───── RAW RECORDS
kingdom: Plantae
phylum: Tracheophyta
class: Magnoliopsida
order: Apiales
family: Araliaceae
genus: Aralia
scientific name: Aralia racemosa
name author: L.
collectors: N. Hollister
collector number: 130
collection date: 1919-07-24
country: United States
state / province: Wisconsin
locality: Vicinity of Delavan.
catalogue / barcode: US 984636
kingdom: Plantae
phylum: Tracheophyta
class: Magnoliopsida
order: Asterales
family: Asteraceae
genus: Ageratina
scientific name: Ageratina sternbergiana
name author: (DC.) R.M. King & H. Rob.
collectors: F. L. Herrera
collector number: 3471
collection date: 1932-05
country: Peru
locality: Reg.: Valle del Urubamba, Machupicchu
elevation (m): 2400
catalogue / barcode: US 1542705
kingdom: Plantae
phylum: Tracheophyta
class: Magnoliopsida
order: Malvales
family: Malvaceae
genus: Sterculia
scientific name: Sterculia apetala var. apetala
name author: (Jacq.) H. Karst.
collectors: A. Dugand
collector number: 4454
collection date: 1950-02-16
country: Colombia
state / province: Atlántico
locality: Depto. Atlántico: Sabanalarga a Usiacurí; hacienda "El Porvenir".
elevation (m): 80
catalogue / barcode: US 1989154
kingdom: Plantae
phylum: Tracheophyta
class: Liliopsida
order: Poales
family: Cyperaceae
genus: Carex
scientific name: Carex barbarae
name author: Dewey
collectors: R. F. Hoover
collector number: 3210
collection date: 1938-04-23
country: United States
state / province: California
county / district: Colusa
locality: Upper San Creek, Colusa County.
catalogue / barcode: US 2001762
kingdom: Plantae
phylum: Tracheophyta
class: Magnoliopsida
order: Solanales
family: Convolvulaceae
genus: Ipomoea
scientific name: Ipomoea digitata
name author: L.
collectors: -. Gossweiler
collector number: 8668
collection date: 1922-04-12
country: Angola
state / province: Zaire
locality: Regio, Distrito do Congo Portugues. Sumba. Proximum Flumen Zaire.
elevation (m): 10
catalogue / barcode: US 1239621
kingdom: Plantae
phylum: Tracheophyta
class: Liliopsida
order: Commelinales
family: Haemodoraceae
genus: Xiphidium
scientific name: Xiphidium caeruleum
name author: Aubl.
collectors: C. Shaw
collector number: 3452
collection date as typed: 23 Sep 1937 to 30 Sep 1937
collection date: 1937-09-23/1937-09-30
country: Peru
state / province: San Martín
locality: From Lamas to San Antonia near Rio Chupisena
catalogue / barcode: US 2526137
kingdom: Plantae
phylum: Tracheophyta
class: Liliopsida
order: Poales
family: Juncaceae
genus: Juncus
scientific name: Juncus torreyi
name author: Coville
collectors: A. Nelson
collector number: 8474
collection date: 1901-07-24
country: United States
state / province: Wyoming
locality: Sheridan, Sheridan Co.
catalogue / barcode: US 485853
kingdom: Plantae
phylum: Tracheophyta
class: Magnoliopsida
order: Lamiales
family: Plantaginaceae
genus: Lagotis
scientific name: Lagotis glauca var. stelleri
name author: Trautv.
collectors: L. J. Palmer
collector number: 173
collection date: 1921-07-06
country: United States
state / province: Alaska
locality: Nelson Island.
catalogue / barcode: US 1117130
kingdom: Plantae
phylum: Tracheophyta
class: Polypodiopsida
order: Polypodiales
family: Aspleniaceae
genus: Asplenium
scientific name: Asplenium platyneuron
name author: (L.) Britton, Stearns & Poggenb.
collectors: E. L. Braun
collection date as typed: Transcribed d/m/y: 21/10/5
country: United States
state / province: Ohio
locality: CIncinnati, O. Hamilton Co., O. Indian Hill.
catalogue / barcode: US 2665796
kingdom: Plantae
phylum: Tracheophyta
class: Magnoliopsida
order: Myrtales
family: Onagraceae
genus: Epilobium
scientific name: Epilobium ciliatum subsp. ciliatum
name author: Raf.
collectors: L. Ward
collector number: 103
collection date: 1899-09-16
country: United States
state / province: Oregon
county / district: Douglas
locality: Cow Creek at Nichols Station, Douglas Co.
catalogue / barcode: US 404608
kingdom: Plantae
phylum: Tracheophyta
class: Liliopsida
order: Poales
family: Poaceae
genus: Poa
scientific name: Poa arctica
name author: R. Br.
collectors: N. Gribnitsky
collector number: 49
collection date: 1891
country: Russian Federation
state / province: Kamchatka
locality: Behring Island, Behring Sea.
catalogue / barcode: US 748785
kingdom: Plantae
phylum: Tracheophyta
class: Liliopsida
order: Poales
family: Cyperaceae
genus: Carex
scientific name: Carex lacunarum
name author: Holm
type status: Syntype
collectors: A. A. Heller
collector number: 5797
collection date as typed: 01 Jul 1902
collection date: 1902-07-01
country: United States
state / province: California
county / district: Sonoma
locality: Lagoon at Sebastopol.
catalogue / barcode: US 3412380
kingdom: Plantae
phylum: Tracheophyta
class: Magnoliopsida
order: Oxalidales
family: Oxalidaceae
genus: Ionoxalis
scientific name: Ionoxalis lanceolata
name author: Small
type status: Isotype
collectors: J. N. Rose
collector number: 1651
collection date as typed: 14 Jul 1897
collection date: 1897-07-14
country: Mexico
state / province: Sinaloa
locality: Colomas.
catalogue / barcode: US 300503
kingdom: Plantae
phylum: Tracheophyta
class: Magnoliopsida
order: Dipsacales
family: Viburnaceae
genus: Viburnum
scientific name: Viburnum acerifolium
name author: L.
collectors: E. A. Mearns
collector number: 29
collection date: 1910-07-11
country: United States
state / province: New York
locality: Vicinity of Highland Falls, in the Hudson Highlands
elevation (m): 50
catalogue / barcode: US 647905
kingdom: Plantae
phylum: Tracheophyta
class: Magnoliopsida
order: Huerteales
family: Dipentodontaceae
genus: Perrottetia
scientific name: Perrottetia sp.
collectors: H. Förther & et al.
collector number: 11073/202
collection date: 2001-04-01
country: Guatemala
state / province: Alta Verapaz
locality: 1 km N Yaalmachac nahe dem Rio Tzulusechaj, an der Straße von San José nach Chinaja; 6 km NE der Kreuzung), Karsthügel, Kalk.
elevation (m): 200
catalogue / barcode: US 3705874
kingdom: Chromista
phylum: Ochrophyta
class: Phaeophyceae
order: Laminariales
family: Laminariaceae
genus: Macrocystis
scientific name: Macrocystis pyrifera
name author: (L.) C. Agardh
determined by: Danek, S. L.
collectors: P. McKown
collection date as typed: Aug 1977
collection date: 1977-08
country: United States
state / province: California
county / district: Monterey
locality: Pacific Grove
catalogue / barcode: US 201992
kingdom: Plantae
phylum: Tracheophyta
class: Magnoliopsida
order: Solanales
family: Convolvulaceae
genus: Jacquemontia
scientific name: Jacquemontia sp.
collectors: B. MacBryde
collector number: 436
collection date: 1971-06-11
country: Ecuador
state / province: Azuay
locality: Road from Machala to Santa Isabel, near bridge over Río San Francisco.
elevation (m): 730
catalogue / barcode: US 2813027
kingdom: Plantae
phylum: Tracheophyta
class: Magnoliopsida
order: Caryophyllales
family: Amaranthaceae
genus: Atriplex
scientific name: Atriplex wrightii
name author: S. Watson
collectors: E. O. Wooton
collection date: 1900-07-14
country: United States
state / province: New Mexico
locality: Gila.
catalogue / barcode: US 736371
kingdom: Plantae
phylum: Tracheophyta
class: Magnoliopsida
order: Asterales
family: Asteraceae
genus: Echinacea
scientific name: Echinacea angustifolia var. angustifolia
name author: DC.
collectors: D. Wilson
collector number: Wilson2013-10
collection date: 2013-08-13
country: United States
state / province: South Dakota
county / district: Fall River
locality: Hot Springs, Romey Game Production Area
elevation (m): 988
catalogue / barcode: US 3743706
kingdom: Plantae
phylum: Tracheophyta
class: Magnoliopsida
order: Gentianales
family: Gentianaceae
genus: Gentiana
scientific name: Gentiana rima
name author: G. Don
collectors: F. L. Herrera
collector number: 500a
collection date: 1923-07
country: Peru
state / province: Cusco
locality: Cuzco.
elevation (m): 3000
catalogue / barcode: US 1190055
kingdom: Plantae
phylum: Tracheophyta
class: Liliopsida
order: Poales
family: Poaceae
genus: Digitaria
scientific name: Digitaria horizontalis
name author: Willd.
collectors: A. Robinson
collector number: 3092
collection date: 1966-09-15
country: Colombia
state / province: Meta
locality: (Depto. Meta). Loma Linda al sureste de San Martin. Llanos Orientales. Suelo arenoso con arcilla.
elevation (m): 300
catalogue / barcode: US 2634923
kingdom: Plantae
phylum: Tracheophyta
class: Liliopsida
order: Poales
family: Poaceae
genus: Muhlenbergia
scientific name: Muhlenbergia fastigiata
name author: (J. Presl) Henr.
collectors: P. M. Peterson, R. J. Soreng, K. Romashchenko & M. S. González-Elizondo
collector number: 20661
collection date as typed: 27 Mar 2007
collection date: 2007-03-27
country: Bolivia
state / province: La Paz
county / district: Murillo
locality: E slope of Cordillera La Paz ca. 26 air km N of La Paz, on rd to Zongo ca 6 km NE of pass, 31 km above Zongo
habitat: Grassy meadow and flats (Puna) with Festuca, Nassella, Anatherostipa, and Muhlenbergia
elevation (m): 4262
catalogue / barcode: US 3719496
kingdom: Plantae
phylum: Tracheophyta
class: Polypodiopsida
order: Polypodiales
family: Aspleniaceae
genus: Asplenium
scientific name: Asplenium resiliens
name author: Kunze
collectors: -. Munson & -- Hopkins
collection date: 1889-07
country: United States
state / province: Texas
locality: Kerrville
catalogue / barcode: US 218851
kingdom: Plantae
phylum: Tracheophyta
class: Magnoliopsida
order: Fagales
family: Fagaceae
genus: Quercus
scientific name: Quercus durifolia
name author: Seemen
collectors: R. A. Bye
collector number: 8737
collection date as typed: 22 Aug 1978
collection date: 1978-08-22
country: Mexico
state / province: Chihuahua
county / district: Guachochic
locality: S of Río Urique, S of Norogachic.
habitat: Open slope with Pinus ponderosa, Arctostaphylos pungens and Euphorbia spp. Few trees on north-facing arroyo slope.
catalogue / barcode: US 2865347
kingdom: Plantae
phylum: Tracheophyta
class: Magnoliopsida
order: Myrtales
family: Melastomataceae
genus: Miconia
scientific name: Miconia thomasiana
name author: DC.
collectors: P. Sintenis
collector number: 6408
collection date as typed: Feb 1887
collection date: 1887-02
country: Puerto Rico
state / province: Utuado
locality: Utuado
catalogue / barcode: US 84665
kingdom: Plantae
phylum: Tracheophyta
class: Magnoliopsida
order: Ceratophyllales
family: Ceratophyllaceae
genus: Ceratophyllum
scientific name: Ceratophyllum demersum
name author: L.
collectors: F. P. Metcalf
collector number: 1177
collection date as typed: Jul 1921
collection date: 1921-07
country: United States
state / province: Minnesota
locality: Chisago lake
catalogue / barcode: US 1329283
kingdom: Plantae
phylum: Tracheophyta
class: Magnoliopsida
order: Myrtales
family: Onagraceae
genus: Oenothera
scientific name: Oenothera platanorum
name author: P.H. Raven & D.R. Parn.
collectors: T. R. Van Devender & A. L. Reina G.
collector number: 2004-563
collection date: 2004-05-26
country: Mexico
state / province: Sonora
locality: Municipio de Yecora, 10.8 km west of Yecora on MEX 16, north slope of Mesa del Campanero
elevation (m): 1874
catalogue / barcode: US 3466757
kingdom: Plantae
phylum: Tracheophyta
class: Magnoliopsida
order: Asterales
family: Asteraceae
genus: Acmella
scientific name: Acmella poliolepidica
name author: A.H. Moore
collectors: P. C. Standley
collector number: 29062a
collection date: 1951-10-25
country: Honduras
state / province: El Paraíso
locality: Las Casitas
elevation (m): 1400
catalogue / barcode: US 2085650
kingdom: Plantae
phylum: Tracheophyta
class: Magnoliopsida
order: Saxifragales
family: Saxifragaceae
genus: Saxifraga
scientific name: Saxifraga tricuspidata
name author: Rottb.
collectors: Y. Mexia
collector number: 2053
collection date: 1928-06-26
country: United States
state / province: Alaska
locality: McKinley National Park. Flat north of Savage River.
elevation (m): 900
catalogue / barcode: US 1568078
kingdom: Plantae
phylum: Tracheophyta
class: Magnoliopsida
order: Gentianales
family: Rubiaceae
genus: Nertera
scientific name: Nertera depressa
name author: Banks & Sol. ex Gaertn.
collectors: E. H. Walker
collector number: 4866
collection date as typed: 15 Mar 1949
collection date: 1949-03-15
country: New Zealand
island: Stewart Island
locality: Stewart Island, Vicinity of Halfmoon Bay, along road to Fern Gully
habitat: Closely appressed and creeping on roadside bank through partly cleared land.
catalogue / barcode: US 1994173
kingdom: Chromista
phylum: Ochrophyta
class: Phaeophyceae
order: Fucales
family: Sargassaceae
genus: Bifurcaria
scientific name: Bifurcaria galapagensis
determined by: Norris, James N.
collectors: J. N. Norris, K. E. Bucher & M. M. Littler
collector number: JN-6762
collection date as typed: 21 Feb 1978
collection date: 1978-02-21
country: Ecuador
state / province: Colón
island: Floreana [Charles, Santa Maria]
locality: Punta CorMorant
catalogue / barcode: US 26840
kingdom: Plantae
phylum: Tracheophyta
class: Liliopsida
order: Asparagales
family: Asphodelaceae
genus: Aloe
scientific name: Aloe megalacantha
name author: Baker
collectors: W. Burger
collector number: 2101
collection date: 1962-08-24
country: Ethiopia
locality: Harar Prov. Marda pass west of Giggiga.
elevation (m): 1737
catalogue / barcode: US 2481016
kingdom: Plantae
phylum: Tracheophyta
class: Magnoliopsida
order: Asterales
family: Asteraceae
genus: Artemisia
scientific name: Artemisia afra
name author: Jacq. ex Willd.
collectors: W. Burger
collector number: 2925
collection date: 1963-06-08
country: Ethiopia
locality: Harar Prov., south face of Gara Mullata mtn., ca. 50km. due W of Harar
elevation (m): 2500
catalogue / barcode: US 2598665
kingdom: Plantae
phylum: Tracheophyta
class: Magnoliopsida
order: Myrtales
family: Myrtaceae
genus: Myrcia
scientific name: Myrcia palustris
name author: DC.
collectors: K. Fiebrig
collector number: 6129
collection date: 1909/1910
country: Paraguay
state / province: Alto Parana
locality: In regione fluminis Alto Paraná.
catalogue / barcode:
──────────
> WHAT YOU WILL DO:
Update the data starting at the line that contains "locality: 1 km" and ending at the line that contains "genus: Macrocystis" by replacing "catalogue / barcode" with "catalog number". Return only those lines, with everything else left unchanged.

> SOLVED EXERCISE:
locality: 1 km N Yaalmachac nahe dem Rio Tzulusechaj, an der Straße von San José nach Chinaja; 6 km NE der Kreuzung), Karsthügel, Kalk.
elevation (m): 200
catalog number: US 3705874
kingdom: Chromista
phylum: Ochrophyta
class: Phaeophyceae
order: Laminariales
family: Laminariaceae
genus: Macrocystis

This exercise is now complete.